Word for word, repeat the lines of the records from the one containing "appresta ad ottenere una nuova" through the last line, both included.
··· DATA RECORDS ···
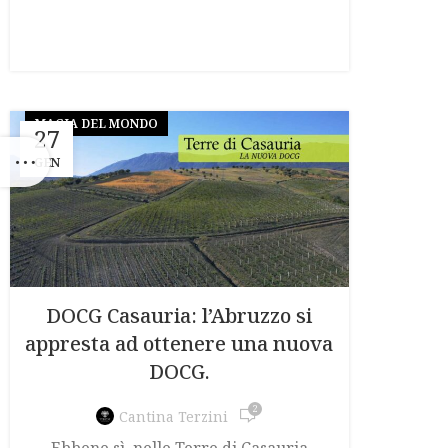
MAGIA DEL MONDO
27
GEN
DOCG Casauria: l’Abruzzo si
appresta ad ottenere una nuova
DOCG.
2
Cantina Terzini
···
SOLUTION TO THIS EXERCISE:
appresta ad ottenere una nuova
DOCG.
2
Cantina Terzini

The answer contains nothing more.